A juíza responsável pela audiência de custódia de uma mãe, cujo filho de 10 anos foi encontrado trancado em um apartamento em Goiânia, declarou que não há justificativa para a situação. O menino foi resgatado na quinta-feira (9) em um prédio no Setor Faiçalville, sem água ou comida, e a defesa da mulher argumentou que ela restringiu o acesso à cozinha devido à compulsão alimentar da criança.
No vídeo da audiência, a magistrada contestou essa alegação, enfatizando que a mãe deveria, ao menos, ter deixado água para o menino, que é diabético. "Caso ela não quisesse administrar alimentos ao mesmo, ela deveria, no mínimo, ter deixado água para a criança beber. Porque água não faz nenhum tipo de mal para diabetes. Então, há apresentada não tem argumentos. Não há argumentos, não há justificativa", afirmou a juíza.
Defesa e acusação
O advogado da mãe, Danilo Rodrigues, defendeu que a mulher trancou o filho no quarto ao ir trabalhar para evitar que ele comesse em excesso, agravando seu quadro clínico. "Se deixasse a porta aberta, pela impulsividade que ele tem alimentar, que também está diagnosticada, ele não tem limites para parar de comer. Talvez agravaria ainda mais a situação dele", disse Rodrigues.
A mãe responde pelo crime de abandono de incapaz, e a Polícia Civil investiga também a possibilidade de maus-tratos. A juíza optou por manter a prisão da mulher após considerar insuficientes as justificativas apresentadas por sua defesa.
Estado de saúde do menino
Após ser resgatado, o menino foi internado na Unidade de Terapia Intensiva (UTI) do Hospital Estadual da Criança e do Adolescente (Hecad).

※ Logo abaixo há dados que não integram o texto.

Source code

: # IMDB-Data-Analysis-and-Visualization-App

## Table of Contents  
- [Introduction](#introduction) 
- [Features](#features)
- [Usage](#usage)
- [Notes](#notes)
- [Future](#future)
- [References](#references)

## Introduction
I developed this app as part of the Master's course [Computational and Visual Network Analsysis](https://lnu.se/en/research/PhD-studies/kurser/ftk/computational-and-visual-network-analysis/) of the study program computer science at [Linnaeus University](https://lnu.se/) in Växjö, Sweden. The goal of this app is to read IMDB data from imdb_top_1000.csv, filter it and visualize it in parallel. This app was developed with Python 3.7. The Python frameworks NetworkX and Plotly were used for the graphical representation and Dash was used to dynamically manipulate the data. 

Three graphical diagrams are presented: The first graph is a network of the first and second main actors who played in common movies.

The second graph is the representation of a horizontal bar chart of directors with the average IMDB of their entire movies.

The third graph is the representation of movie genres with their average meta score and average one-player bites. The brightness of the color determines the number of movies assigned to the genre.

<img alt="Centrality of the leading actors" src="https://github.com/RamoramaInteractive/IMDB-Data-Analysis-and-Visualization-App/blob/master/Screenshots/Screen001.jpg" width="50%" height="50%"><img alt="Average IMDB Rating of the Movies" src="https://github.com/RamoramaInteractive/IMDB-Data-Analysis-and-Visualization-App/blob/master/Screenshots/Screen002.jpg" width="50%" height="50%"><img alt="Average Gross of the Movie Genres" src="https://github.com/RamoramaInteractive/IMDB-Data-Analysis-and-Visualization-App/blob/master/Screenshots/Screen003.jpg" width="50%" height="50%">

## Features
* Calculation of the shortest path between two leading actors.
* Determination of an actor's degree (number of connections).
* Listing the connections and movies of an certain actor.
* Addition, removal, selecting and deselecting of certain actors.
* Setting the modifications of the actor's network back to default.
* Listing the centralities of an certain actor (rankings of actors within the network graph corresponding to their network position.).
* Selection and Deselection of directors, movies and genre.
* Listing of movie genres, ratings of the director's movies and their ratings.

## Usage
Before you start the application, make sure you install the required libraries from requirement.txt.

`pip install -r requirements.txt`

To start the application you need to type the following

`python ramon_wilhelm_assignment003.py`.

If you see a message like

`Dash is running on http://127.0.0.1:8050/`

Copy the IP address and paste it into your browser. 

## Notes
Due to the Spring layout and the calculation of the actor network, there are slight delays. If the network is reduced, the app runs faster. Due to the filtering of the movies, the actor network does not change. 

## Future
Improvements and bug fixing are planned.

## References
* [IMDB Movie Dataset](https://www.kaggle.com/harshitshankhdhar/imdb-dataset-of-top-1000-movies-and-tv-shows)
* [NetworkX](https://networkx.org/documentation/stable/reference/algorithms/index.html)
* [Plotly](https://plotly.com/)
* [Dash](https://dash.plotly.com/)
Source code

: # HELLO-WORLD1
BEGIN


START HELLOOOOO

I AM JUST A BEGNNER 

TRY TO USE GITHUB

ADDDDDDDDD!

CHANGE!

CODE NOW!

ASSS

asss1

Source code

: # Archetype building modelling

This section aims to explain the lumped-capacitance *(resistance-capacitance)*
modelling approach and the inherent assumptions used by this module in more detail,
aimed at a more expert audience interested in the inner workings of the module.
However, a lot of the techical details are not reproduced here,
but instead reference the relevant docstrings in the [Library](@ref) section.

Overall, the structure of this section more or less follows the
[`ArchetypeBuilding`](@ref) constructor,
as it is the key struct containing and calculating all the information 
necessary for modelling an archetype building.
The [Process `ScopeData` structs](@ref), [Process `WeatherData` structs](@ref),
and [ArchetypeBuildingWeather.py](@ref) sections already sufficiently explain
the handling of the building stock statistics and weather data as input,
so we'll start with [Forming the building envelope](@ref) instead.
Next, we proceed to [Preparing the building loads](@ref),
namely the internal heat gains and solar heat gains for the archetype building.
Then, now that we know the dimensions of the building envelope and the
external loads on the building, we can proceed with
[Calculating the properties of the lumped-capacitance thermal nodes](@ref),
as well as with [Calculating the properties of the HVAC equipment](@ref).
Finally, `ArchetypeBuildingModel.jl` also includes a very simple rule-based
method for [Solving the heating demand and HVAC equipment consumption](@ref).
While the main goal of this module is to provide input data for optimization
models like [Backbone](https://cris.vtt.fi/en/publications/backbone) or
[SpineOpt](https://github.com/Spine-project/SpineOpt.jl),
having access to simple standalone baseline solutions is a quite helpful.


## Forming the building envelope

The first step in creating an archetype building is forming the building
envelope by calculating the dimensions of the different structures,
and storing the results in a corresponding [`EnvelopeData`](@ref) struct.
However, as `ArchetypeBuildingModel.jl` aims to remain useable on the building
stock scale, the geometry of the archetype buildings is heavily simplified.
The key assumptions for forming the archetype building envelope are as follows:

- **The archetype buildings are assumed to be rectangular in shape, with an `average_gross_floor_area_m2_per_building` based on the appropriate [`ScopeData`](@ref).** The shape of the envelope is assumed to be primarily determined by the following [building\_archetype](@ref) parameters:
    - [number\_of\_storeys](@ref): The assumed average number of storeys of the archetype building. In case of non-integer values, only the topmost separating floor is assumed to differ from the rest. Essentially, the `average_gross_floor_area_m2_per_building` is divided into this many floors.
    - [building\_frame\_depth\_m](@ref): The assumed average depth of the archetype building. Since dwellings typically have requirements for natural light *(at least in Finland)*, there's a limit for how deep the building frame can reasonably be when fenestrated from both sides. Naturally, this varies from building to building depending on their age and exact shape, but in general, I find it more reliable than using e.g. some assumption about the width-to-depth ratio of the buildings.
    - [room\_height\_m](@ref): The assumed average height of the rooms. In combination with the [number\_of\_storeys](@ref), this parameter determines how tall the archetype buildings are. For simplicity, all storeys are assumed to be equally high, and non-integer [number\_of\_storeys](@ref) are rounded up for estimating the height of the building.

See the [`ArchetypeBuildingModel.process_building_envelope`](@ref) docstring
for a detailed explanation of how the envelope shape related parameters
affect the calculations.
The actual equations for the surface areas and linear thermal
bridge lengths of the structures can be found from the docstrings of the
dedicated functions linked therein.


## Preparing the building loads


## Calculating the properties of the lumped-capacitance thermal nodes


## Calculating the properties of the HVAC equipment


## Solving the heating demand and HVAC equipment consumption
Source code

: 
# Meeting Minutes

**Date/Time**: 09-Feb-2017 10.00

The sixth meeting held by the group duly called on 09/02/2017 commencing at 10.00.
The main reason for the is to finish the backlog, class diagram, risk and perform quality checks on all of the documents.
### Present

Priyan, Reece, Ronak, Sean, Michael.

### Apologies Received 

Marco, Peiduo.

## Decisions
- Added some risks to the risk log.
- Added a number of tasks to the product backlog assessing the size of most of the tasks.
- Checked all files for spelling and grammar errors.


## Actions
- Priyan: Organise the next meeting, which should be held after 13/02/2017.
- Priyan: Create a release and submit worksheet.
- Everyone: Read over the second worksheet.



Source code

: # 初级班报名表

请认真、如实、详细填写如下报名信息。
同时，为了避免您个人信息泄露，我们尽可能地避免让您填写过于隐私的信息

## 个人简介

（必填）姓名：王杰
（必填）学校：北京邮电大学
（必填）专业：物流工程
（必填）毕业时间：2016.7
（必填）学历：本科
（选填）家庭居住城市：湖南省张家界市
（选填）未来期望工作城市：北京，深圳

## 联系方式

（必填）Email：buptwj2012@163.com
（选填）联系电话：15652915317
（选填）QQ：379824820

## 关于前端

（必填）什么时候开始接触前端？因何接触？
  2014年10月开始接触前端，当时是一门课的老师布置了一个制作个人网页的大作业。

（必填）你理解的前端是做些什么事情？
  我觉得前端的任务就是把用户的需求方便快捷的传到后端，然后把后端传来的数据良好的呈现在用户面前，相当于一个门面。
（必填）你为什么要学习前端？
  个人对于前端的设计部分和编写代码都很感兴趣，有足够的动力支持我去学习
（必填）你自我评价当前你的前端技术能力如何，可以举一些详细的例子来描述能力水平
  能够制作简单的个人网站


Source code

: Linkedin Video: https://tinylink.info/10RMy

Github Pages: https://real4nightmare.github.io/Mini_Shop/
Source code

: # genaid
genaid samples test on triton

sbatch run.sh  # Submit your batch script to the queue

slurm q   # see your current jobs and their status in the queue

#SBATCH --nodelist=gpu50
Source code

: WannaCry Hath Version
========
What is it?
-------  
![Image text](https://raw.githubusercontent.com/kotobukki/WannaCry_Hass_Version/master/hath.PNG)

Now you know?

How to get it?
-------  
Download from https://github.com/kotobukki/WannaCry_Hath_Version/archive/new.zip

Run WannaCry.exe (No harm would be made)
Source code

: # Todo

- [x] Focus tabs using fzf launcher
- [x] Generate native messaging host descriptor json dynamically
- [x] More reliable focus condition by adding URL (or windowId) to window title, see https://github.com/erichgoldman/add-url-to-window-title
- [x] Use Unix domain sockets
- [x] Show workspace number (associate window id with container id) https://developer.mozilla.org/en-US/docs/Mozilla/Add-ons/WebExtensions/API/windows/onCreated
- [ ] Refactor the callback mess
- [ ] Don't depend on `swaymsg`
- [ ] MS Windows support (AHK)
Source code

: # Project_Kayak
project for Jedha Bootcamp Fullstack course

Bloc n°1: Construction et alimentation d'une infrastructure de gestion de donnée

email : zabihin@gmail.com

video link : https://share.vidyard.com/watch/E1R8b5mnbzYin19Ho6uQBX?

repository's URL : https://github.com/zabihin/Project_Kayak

O conselheiro tutelar José Roberto Silva informou que a criança estava debilitada, com a glicemia acima de 500. Após quatro dias de internação, o menino recebeu alta na tarde de segunda-feira (13), com a glicemia estabilizada.
José também mencionou que, após a alta, a criança foi encaminhada à casa da avó materna, que ficará responsável pelos cuidados enquanto o caso é analisado pela Justiça.
Contexto do resgate
O menino foi encontrado em uma situação alarmante, trancado em um quarto, sem acesso a alimentos ou água, utilizando uma garrafa pet para suas necessidades fisiológicas. Durante o resgate, ele relatou aos conselheiros tutelares que a mãe o deixava trancado todas as noites enquanto trabalhava. A situação chamou a atenção de vizinhos, que relataram ter ouvido o menino pedindo socorro.
A vendedora Loiana Kelly Brito testemunhou episódios de agressão e afirmou que o menino frequentemente gritava por ajuda pela janela. O síndico do prédio, Carlos Eduardo Freitas, expressou sua preocupação ao ver a criança interagindo com outras crianças enquanto estava preso dentro do apartamento.
O delegado Eduardo Carrara destacou a gravidade da situação, mencionando que a criança estava privada de alimentos e de um ambiente seguro para suas necessidades. Após o resgate, o menino declarou: "Eu espero ter uma vida melhor".